On Jan 30, 2004, at 3:18 AM, Bruce Momjian wrote:
> Manfred Spraul wrote:
>> Bruce Momjian wrote:
>>
>>> Woh, as far as I know, any application should run fine with
>>> -lpthread,
>>> threaded or not. What OS are you on? This is the first I have
>>> heard of
>>> this problem.
>>>
>>>
>> Perhaps we should try to figure out how other packages handle
>> multithreaded/singlethreaded libraries? I'm looking at openssl right
>> now, and openssl never links against libpthread: The caller is
>> responsible for registering the locking primitives.
Some other libraries, such as boost, always link against -lpthread when
it is present.
I don't think OpenSSL's example is a good one to follow. It's way too
easy to forget to do that, and then your application is broken. You'll
have weird crashes that will be hard to figure out. I think OpenSSL was
made such because pthreads was not so common back in the day; they
probably wanted to support other threading APIs. That's unnecessary
now.
Another reason might be to avoid the expense of locks when they are
unnecessary. But also, I think that is not as necessary as it once was,
particularly with modern systems like Linux+NPTL having locks cost
virtually nothing when there is no contention.
> We perhaps don't need -lpthread for creating libpq, but only for ecpg.
> However, now that we have used thread locking for SIGPIPE, we are now
> calling pthread from libpq, but only 7.5.
>
> However, I still don't understand why the user is seeing a problem and
> what rewrite he thinks is necessary for his application because pthread
> is linked in.
I'm 99% certain that any application will work with -lpthread on RedHat
Linux. And 95% certain that's true on _any_ platform. There's no
pthread_init() or anything; the distinction he was describing between a
non-threaded application and a threaded application with only one
thread doesn't exist as far as I know.
And he mentioned that the deadlocks are occurring in a SIGCHLD handler.

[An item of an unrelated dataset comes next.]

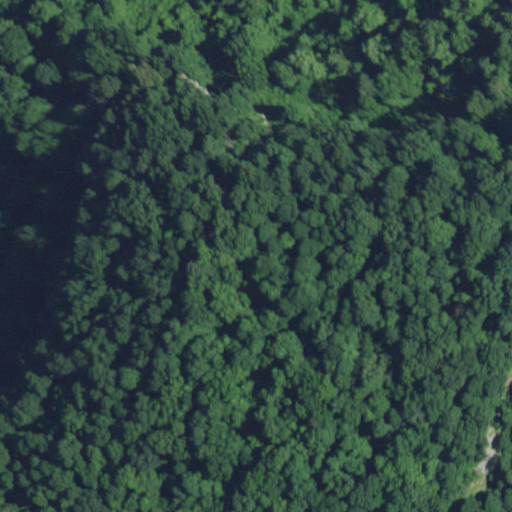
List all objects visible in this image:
road: (321, 323)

Since so few functions are async signal-safe (I doubt anything in libpq
is), the code in question was broken before; the extra locking is just
making it more obvious.
Speaking of async signal-safe functions, pthread_getspecific() isn't
specified to be (and thus PQinSend() and thus
sigpipe_handler_ignore_send()). It's probably okay, but libpq is
technically using undefined behavior according to SUSv3.